CDC is aware of the divergent views on the utility and potential unintended consequences of including a code for wandering associated with conditions coded elsewhere. It is very clear that concerns both in favor of the code and against the code are focused on ensuring the safety of people with an ASD. However, the safety concerns raised by each group are different and the opinions on the benefits and risk for having an ICD code vary greatly. The ICD Coordination and Maintenance Committee will take comments about the benefits and risks of the code into consideration."

The weight of the evidence suggests that there is no reason to believe that the code will be used to suddenly label autistic individuals with a wandering code, nor is there reason to believe it will lead to restraint. 

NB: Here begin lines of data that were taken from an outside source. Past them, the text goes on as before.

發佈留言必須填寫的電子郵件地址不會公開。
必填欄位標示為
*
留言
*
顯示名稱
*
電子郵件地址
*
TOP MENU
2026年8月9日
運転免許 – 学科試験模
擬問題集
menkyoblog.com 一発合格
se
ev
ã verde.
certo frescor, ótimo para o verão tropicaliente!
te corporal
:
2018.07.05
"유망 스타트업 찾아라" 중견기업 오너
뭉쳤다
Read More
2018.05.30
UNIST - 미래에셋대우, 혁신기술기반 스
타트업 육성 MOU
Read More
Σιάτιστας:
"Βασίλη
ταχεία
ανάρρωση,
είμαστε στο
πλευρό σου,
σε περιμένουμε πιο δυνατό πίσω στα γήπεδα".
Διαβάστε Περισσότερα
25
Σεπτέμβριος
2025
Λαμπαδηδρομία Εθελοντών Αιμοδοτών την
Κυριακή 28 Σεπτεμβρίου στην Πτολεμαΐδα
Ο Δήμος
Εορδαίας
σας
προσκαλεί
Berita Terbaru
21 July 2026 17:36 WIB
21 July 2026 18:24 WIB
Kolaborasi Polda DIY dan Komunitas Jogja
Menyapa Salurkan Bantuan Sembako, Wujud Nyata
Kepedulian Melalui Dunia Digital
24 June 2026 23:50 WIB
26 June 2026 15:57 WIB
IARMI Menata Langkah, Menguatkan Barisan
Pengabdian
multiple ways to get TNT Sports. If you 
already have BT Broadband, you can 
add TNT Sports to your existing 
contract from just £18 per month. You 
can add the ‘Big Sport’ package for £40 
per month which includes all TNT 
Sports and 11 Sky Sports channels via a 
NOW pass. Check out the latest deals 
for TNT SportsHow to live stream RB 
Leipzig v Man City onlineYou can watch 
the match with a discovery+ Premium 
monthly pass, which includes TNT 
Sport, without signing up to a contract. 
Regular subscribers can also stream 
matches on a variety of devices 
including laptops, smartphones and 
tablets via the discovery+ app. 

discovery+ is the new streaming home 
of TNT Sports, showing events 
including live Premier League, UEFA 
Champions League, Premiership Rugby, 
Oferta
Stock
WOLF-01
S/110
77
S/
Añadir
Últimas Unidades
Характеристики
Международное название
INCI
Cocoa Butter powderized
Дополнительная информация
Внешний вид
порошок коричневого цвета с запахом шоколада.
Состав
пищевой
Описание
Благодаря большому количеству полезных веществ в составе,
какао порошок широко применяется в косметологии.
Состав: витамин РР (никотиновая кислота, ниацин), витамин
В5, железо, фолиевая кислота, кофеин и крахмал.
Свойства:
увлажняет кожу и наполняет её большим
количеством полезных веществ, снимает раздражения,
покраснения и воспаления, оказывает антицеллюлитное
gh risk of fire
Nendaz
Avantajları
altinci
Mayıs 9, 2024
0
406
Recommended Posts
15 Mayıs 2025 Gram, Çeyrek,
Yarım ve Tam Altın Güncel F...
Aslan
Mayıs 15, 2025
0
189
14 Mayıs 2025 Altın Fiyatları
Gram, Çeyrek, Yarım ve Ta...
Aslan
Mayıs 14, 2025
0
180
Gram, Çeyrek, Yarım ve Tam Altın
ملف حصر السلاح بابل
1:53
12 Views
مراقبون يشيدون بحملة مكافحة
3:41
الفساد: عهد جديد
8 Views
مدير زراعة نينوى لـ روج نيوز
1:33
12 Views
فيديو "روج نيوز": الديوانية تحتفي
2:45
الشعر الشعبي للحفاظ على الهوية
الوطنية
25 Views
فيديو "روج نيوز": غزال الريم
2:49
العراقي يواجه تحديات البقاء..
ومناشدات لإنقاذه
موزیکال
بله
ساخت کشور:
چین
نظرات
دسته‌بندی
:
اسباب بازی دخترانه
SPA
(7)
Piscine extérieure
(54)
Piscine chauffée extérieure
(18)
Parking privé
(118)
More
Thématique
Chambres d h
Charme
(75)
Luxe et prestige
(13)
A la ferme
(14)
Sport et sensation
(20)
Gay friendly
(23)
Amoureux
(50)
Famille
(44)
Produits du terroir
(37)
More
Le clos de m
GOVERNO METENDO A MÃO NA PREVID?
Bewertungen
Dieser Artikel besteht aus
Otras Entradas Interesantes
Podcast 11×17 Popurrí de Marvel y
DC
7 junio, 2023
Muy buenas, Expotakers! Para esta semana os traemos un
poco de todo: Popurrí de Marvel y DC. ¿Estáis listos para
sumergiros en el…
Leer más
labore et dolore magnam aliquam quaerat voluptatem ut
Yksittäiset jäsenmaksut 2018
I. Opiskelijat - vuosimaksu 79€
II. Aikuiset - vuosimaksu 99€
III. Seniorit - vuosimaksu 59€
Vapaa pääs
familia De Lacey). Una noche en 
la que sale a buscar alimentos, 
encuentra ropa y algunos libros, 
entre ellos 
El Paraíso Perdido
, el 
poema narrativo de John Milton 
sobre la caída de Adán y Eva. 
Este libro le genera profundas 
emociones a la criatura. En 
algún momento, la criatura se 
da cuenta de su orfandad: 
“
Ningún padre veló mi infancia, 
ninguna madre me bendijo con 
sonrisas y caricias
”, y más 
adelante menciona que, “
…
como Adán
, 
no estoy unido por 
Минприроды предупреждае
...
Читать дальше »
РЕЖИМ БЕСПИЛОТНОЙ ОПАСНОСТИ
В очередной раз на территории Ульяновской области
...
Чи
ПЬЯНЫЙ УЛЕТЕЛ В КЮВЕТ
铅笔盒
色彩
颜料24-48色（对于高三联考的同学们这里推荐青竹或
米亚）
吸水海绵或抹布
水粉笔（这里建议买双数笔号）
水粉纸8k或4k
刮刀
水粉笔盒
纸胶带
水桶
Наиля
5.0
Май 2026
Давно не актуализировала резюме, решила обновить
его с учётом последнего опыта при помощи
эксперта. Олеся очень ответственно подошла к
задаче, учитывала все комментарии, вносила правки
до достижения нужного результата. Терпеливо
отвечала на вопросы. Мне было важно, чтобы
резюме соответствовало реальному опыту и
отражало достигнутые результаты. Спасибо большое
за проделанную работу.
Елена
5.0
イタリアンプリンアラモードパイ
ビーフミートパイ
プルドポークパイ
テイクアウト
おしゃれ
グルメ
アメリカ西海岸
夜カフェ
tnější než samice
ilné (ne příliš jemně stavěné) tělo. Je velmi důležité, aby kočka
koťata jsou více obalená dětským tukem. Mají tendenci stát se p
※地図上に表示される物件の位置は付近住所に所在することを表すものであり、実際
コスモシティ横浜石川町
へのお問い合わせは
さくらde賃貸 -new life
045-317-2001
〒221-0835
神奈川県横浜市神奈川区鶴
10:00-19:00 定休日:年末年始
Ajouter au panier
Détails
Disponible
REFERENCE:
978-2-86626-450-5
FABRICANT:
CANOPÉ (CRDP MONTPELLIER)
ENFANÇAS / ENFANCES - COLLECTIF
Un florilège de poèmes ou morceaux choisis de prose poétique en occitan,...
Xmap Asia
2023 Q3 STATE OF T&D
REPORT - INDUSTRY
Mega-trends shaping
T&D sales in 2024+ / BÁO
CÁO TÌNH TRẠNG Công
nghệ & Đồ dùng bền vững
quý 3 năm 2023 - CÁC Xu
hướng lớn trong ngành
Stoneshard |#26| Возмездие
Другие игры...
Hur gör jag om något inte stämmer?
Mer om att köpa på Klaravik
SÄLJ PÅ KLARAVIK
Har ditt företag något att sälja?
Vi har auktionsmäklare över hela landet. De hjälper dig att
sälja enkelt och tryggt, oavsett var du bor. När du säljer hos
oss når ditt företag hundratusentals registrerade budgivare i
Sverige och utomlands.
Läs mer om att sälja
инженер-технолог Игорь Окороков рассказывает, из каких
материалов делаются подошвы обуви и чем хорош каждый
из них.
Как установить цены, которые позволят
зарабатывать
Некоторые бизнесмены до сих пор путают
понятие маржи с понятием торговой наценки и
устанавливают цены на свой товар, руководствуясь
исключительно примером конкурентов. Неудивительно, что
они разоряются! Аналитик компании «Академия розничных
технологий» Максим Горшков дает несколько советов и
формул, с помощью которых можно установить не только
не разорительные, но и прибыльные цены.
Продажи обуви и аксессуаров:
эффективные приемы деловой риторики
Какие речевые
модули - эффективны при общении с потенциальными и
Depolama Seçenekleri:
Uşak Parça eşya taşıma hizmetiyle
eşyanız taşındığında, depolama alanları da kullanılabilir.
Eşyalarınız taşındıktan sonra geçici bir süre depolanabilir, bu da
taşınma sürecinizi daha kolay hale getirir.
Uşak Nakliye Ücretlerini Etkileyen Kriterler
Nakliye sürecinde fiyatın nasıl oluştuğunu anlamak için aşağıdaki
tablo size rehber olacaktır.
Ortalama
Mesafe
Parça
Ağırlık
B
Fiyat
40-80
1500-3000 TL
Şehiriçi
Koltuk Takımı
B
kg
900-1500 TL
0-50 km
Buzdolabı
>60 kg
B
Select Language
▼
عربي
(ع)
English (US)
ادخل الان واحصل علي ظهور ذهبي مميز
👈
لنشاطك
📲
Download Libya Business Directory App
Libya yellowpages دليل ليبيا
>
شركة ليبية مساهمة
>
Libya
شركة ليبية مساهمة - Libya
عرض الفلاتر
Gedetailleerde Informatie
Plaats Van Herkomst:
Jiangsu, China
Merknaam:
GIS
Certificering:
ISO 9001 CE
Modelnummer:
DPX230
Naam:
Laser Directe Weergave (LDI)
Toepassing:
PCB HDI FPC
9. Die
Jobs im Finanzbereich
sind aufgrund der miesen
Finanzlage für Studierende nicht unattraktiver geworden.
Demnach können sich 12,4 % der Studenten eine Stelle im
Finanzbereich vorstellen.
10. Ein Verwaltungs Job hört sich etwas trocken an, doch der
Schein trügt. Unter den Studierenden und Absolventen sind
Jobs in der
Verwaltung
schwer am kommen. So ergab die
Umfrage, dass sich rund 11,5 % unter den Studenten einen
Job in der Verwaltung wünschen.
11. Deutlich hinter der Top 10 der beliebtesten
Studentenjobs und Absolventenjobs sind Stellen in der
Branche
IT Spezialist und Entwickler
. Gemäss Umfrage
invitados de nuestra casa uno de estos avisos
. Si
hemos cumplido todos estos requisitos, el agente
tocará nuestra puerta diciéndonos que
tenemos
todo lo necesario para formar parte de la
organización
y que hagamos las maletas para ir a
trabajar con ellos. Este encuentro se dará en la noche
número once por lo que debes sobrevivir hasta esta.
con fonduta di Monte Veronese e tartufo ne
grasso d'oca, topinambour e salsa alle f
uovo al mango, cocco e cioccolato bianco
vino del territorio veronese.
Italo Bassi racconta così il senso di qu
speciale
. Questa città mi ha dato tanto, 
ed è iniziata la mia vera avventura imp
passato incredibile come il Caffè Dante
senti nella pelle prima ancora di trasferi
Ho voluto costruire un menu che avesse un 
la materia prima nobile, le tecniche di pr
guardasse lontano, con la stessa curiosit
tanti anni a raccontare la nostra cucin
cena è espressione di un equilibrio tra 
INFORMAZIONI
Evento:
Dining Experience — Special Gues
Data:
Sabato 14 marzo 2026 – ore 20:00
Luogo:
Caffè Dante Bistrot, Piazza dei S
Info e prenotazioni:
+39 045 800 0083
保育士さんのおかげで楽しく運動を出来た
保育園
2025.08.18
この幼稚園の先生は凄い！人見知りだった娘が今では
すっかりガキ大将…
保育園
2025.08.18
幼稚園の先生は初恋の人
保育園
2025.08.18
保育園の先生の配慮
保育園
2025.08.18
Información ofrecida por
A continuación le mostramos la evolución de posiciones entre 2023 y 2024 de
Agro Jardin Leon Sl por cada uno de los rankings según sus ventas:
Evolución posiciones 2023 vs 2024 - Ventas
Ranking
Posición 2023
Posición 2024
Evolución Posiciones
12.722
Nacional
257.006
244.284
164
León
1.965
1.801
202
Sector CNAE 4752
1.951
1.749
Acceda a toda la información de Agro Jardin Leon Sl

The reality is that restraint and abuse is a real problem here and now, as is wandering. We need better training, better information, and better choices for caregivers to respond to behavioral issues that put both the individual and the people around them in danger. Restraint should always be the last option and when restraint is used there should be safeguards to protect both the individual and those using the restraints. Accountability is vitally important; justification for the use of restraints must be shown each and every time they are used.

The wandering code in and of itself will solve neither problem, but it might lead to hard information on wandering, how often it occurs, in how many individuals it occurs and the reasons for why it occurs. From there, better interventions can be created and better training implemented.

Sensationalizing this issue will not lead to anything productive, nor will it lead to people becoming better informed on the situation. Action without information is unwise and will not help our most vulnerable.

My thanks to the individuals at the CDC who worked on these responses and to Alison Singer for helping me connect with the right person.